Former Dolton Mayor Tiffany Henyard Resurfaces in Georgia as Republican After Corruption Scandals
Tiffany Henyard, the former Democrat mayor of Dolton, Illinois, who left her small village buried in debt and scandal, has resurfaced in Georgia running as a Republican for Fulton County Board of Commissioners. The move raises serious questions about political opportunism and whether Georgia voters are being sold a repackaged version of one of Illinois’ most controversial local officials.
Henyard’s tenure as Dolton’s mayor became a case study in fiscal mismanagement and alleged corruption. Under her leadership, the village racked up multimillion-dollar deficits while she allegedly spent taxpayer money on luxury travel, including first-class flights to Las Vegas. Local media outlets dubbed her one of the worst mayors in America. The FBI launched investigations into her administration’s finances, and legal battles erupted over efforts to restrict her access to village funds.
Wasn't Tiffany Henyard mayor of Dolton, Illinois?
WATCH:
She used to be the Democrat Mayor of Dolton, Illinois, but now she's running for Georgia's Fulton County Board of Commissioners as a Republican – she says her former party will "do anything to win their seats." pic.twitter.com/WicLovWdo3— Katie Pavlich Tonight (@KatiePavlichNN) April 14, 2026
Voters eventually showed her the door. But instead of fading from public life, Henyard packed up and headed to Georgia, where she’s now seeking elected office under a Republican banner.

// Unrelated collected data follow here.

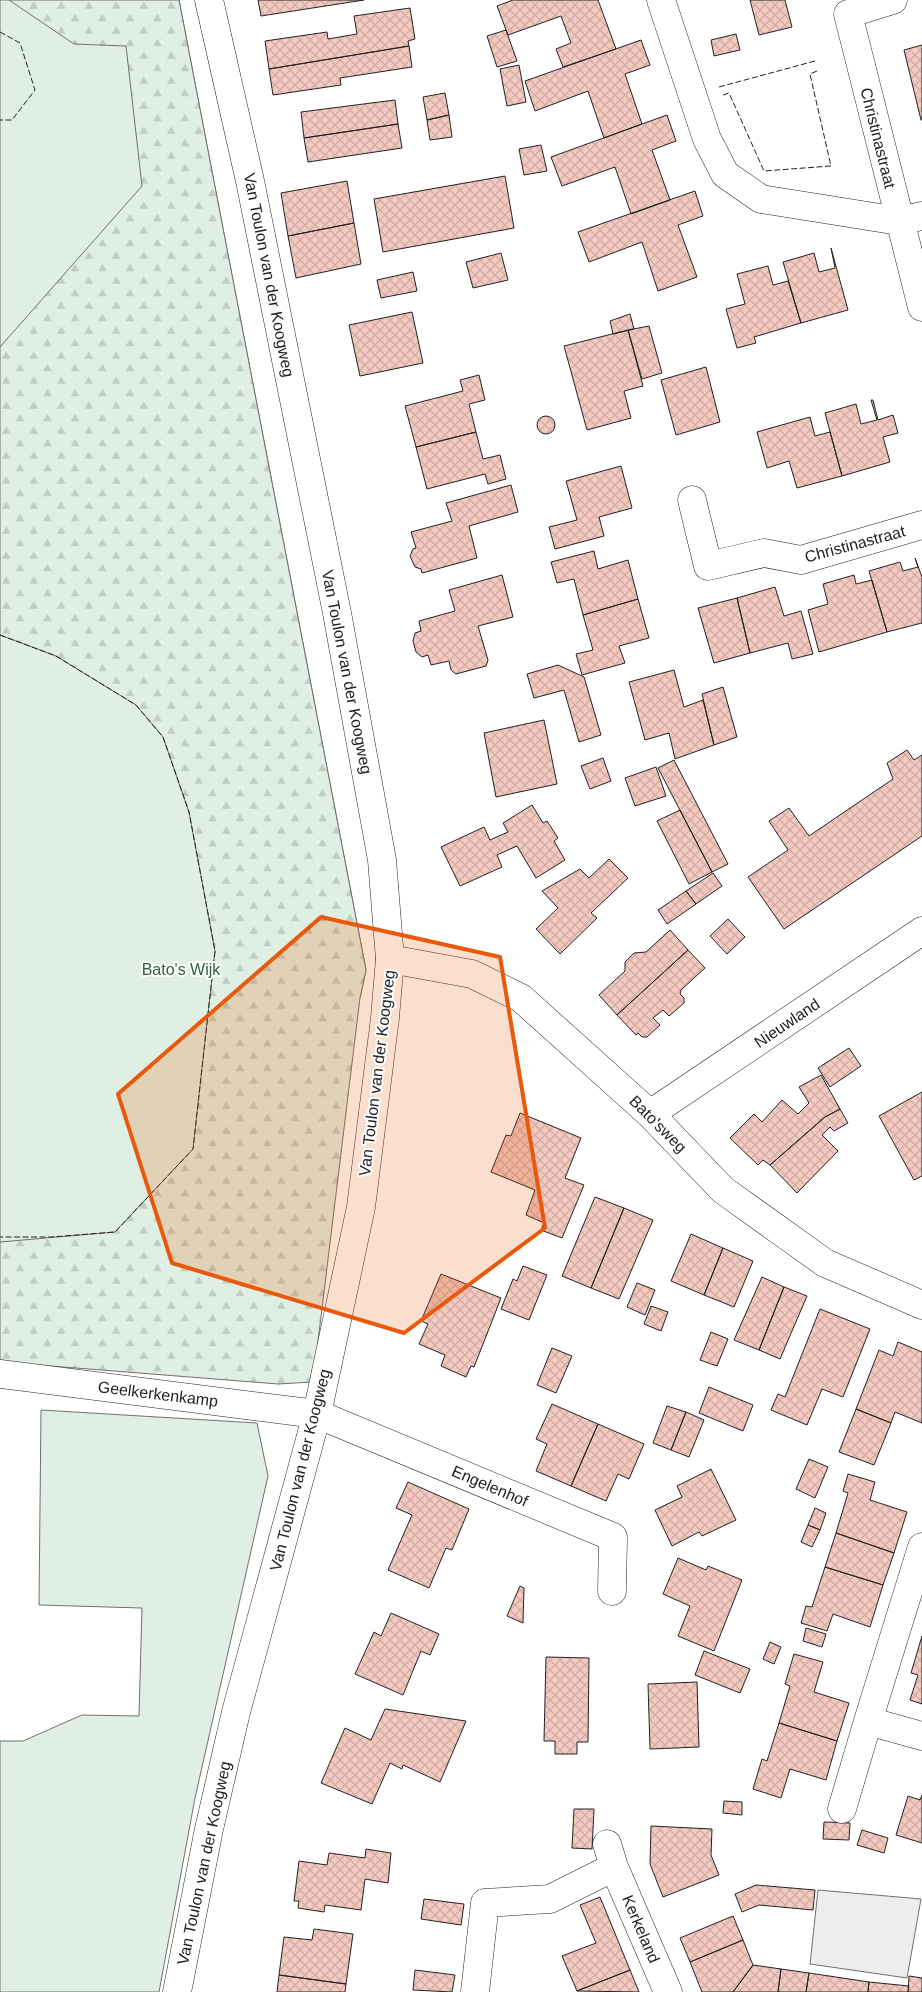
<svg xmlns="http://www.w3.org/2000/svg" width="922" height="1992" viewBox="0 0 922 1992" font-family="Helvetica,sans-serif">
  <defs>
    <pattern id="forest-firs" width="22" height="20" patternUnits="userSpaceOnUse" patternTransform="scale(1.25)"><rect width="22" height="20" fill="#e0efe3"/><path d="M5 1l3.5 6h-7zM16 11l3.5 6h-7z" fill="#c0cdc2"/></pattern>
    <pattern id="building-cross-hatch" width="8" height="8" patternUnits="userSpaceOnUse" patternTransform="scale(1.25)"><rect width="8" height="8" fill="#f3c9c0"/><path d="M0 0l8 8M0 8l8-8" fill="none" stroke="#d0aca5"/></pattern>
  </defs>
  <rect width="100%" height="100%" fill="#fff"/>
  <path fill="#e0efe3" stroke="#6f6f6f" d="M0,0H179L366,970L360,998L0,1362Z
    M41,1410L257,1423L268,1476L195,1798L159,1992H0V1741H23L82,1715L139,1716L142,1608L39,1605Z"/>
  <path fill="url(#forest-firs)" stroke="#6f6f6f" d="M9,0H179L366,970L360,998L313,1382L278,1384L0,1362V1242L115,1232L193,1149L215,951L189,812L163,737L136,705L56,656L0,635V347L142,186L126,46L74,44Z"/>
  <path fill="#ededed" stroke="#6f6f6f" d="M818,1890L921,1899L907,1978L810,1964Z"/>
  <path fill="url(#building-cross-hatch)" stroke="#222" d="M258,0H364L261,16Z
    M513,0H598L616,49L563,67L556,49L571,43L561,16L508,35L497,6Z
    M750,0H785L792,27L759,35Z
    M410,8L415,39L408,41L409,46L269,69L265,41L327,32L328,39L357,34L354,16Z
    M506,30L517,61L497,67L487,36Z
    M736,34L740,50L714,56L711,40Z
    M641,40L650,65L625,74L642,124L604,138L588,91L535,111L525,81Z
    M922,45V120H921L904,50Z
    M409,46L412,67L340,78L341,85L273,95L269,69Z
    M519,65L526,102L507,106L500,69Z
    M445,93L449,115L427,120L423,97Z
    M395,100L398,124L304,138L301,112Z
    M449,115L452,137L430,140L427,120Z
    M667,115L676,141L652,150L670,200L631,214L615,167L562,186L551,157Z
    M398,124L402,148L308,162L304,138Z
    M541,145L547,171L524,175L519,149Z
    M505,176L514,228L383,252L374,199Z
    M347,181L354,223L288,236L281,193Z
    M695,191L703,216L678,225L697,277L658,291L642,242L589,262L578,232Z
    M354,223L361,264L296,278L288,236Z
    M831,248L848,310L801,323L783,262L814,253L819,272L835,268Z
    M501,253L508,280L473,288L466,262Z
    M768,266L773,285L788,281L801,323L754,337L756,343L737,348L726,309L745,304L737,274Z
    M413,272L417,291L381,298L377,280Z
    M412,312L423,363L360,376L349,325Z
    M630,314L634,329L613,334L610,321Z
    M649,326L662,373L642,379L628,330Z
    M628,330L643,386L624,391L631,418L587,430L564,346Z
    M706,367L720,422L676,435L661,380Z
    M479,375L485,400L469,404L476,432L416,447L405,406L463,391L460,380Z
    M871,400H873L878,420L893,415L898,433L883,437L890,462L842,476L825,413L856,404L861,424L877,420Z
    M537 425a9 9 0 1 1 18 0a9 9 0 1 1-18 0Z
    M810,417L815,436L830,432L842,476L797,488L789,461L767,468L757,432Z
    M476,432L483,459L500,455L506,479L488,484L485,474L427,489L416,447Z
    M621,466L632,508L599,517L604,536L555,549L549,527L577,520L566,481Z
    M511,485L518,512L469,526L477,558L422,573L421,569L415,567L410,556L413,549L416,548L411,532L452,521L446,503Z
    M594,551L598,569L628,560L638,599L583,615L574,579L557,583L551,562Z
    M915,558L922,577V623L887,632L869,571L900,562L903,571L918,567Z
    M502,575L513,617L478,626L488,660L486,666L456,674L451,670L449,661L431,665L428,655L422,657L416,652L413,641L415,633L421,631L419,621L455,611L449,590Z
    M854,575L856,584L872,580L887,632L819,652L808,610L828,604L823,584Z
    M775,587L784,616L801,611L813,654L792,659L788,643L750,653L737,598Z
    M737,598L750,653L714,663L698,608Z
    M638,599L649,638L619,646L625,663L582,675L576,654L593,650L583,615Z
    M558,665L584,677L601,735L579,742L564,690L534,698L527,674Z
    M674,670L684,707L703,700L714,745L675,759L669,733L645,740L629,682Z
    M723,687L737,737L714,745L702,694Z
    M544,720L557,784L496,797L484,733Z
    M907,750L914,760L922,755V836L784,929L748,877L788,850L769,821L789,808L809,836L893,779L887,763Z
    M603,758L611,781L590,789L581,766Z
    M674,760L728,864L712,872L658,768Z
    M656,767L666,796L635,806L625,778Z
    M532,805L543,823L547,821L558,838L554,841L565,860L536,878L517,846L497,855L502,867L460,886L441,847L484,827L490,840L508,832L503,823Z
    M680,810L712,872L689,884L657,821Z
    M609,859L628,878L591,913L597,918L560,954L536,929L558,908L542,891L580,869L589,878Z
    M713,873L722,886L696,904L686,891Z
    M686,891L696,904L667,924L658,910Z
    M728,919L745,937L727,954L710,936Z
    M670,930L688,950L617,1015L599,995L625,971V962L634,953L646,952Z
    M688,950L705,968L681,990L680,994L684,998V1003L669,1016L663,1010L653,1018L660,1025L647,1037H642L638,1033L636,1035L617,1015Z
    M849,1048L861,1066L830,1087L818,1068Z
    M821,1075L840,1109L825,1117L770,1165L763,1160L758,1165L730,1138L754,1114L762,1122L782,1100L798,1114L809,1103L799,1087Z
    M922,1092V1176L914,1180L879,1116Z
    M840,1109L848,1123L834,1131L830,1127L822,1135L838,1151L797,1193L770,1165L825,1117Z
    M520,1113L581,1138L565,1178L584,1185L562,1238L541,1230L544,1223L526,1215L535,1190L491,1172L506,1135L511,1136Z
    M595,1197L624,1208L591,1288L562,1276Z
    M624,1208L653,1220L619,1299L591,1288Z
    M691,1234L723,1248L704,1295L671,1281Z
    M723,1248L753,1261L734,1307L704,1295Z
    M523,1266L547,1275L529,1320L501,1309L513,1279L517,1281Z
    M441,1274L501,1298L474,1367L471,1366L466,1377L441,1366L445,1355L419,1344L428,1324L421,1321Z
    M762,1277L784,1287L759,1350L734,1340Z
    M637,1283L655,1290L645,1315L627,1307Z
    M784,1287L807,1296L780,1359L759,1350Z
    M651,1306L668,1312L661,1331L644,1324Z
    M820,1309L870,1329L843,1397L822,1389L807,1425L771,1410L778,1394L785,1397Z
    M711,1332L728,1339L717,1366L700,1360Z
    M898,1342L922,1352V1423L895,1412L891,1423L856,1409L879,1350L893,1356Z
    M552,1348L572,1356L556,1393L537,1385Z
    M709,1387L753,1405L743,1431L699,1413Z
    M552,1404L598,1424L571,1486L536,1471L547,1444L536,1439Z
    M667,1406L686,1412L671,1450L653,1443Z
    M856,1409L891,1423L874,1465L839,1452Z
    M686,1412L704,1420L689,1457L671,1450Z
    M598,1424L644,1444L629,1479L618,1474L606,1501L571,1486Z
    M809,1459L828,1467L815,1498L796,1489Z
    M711,1469L736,1520L702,1536L699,1532L672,1546L655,1510L682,1497L677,1486Z
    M848,1474L875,1482L870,1500L907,1512L894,1553L836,1533L848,1493L843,1491Z
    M408,1482L469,1509L452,1550L446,1548L429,1588L388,1570L412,1515L396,1508Z
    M815,1508L826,1513L820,1530L808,1525Z
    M808,1525L820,1530L812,1547L801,1542Z
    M836,1533L894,1553L883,1585L825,1567Z
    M678,1558L706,1570L708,1566L742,1580L714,1651L678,1636L690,1606L663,1594Z
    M825,1567L883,1585L870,1627L833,1614L827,1631L801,1623L806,1606L812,1607Z
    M520,1586L524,1588L523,1623L507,1616Z
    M391,1613L439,1634L430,1655L421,1651L403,1695L355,1674L374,1632L381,1636Z
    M806,1628L826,1634L822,1647L803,1641Z
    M922,1636V1704L910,1700L918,1675L911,1673Z
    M770,1642L781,1647L774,1664L763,1659Z
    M704,1651L750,1669L740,1693L695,1675Z
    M794,1654L823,1662L814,1692L849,1703L837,1741L779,1723L790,1686L785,1684Z
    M546,1657L589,1658L588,1742H577V1754H555V1741H544Z
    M697,1682L699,1747L650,1749L648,1684Z
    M385,1709L466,1721L440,1782L403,1765L402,1769L390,1763L372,1804L321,1783L345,1728L371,1740Z
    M779,1723L837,1741L826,1780L790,1769L781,1798L753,1789L762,1759L767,1761Z
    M922,1795V1843L896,1835L908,1796L920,1800Z
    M724,1801L742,1802V1815L723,1813Z
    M574,1809H594L592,1849L572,1848Z
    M824,1822L850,1823L849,1840L823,1839Z
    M651,1826L712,1829L711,1855L719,1875L663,1897L650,1864Z
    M862,1830L888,1838L884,1853L857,1845Z
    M366,1849L391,1853L388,1883L365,1879L361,1910L325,1905L324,1912L298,1908L299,1901H294L299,1861L327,1865L329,1853L365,1858Z
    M756,1885L815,1890L813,1910L759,1905L742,1912L735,1894Z
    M600,1897L630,1970L577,1991L562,1956L596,1943L580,1905Z
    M424,1899L464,1904L461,1925L421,1919Z
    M733,1916L743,1940L690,1962L680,1938Z
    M314,1929L353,1934L346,1984L279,1975L284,1937L312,1940Z
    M743,1940L753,1965L733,1992H702L690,1962Z
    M753,1965L781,1969L778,1992H733Z
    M781,1969L809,1973L806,1992H778Z
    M415,1970L455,1975L452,1992L413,1990Z
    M630,1970L639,1992L577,1991Z
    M809,1973L869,1982L868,1992H806Z
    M279,1975L346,1984L345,1992H277Z
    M909,1976L922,1978V1992H908Z
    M869,1982L909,1986L908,1992H868Z"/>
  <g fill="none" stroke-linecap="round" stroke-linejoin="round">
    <g stroke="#222" stroke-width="29">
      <path id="street" d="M661,0L707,139L725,174L761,199L899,221L922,216
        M893,0L848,14L922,307
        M692,500L708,566L764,553L801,560L922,525
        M390,959L472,974L521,998L650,1114L723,1190L825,1263L922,1305
        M650,1114L922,931
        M0,1374L317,1414L613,1537L612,1591
        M922,1547L868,1721L922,1736
        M842,1809L868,1721
        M607,1844L614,1867L668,1992
        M475,1992L485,1903L550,1899L614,1867"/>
    </g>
    <g stroke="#222" stroke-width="29">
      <path id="secondary" d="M177,1992L209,1829L236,1712L317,1414L361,1207L385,1018L390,959L382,860L337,613L250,181L209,0"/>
    </g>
    <use href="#street" stroke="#fff" stroke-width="28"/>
    <use href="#secondary" stroke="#fff" stroke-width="28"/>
    <path stroke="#222" stroke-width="1" stroke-dasharray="6 2.5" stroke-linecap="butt" d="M0,32L20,43L35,90L12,120H0
      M719,87L815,61
      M723,95L729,93L764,171L831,166L810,74L817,71
      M0,635L56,656L136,705L163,737L189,812L215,951L193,1149L115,1232L51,1237H0"/>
  </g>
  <path fill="#e8590c" fill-opacity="0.2" stroke="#e8590c" stroke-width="4" stroke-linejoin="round" d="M321,917L500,957L545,1228L404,1333L172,1263L118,1094Z"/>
  <g text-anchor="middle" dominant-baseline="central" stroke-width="4" stroke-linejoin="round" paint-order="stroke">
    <g font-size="16" fill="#222" stroke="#fff">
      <text transform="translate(878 138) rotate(76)">Christinastraat</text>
      <text transform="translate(269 275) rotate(79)">Van Toulon van der Koogweg</text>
      <text transform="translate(855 544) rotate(-15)">Christinastraat</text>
      <text transform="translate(347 672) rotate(79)">Van Toulon van der Koogweg</text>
      <text transform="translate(787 1023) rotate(-34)">Nieuwland</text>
      <text transform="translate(377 1073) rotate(-83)">Van Toulon van der Koogweg</text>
      <text transform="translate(658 1124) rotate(45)">Bato'sweg</text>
      <text transform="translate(158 1394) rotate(7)">Geelkerkenkamp</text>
      <text transform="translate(300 1470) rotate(-76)">Van Toulon van der Koogweg</text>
      <text transform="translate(490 1486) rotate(23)">Engelenhof</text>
      <text transform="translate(204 1863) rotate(-78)">Van Toulon van der Koogweg</text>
      <text transform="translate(641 1929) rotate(67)">Kerkeland</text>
    </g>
    <g font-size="16" fill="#2f5e38" stroke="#fff">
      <text x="181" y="969">Bato's Wijk</text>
    </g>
  </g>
</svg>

In a recent interview, she was confronted directly about her record. The interviewer laid out the accusations: corruption allegations, millions in deficit spending, taxpayer-funded first-class tickets, and the distinction of being labeled the worst mayor in America.
Henyard’s response focused not on defending her mayoral record but on attacking her former party. She claimed her values no longer align with Democrats and accused them of doing anything to win elections. She specifically cited what she described as a stolen election in an Illinois caucus in 2024, calling Democrats dictators.
She positioned herself as a champion of faith, family, and economic growth, claiming Republicans better represent her values. She criticized Democrats for gridlocking the government and suggested stopping pay for elected officials during shutdowns.
But her sudden conversion raises obvious red flags. After years of presiding over financial ruin in Dolton as a Democrat, Henyard now claims to embrace Republican principles of fiscal responsibility and clean government. The timing is convenient. The geography is convenient. The party switch, coming after she was voted out and investigated, looks less like a genuine ideological awakening and more like a calculated rebranding.
Georgia conservatives have fought hard to win local offices in Fulton County, a Democratic stronghold that includes Atlanta. They’ve campaigned on transparency, fiscal discipline, and ending the kind of corrupt machine politics that has plagued the area. Henyard’s candidacy tests whether Republican voters will accept a candidate with serious baggage simply because she now claims to share their values.
She talks about faith and putting people first. But Dolton residents might have a different story. They lived through the deficits, the scandals, the FBI investigations, and the leadership that prioritized luxury over fiscal sanity. Those aren’t abstract policy disagreements. They’re concrete failures that hurt real people.
Henyard says change is difficult but needed. She’s right about that. The question is whether she’s changed, or whether she’s just changed locations and party labels while planning to operate the same way.
Georgia voters face a choice. They can take her at her word that she’s had a genuine conversion and learned from her mistakes. Or they can see this for what it looks like: a disgraced official fleeing accountability in one state and trying to start fresh in another by slapping on a Republican label.
The Republican Party has surged under President Trump’s leadership precisely because it promises to drain swamps, not import them from Illinois. Henyard’s campaign will test whether Georgia conservatives are desperate enough for wins in Fulton County to overlook a track record that would normally disqualify any candidate.
Her words about Democrats doing anything to win are ironic. Because running for office in a new state under a new party label after leaving your old town in financial ruin looks a lot like doing anything to win.
Fulton County deserves better than recycled scandal.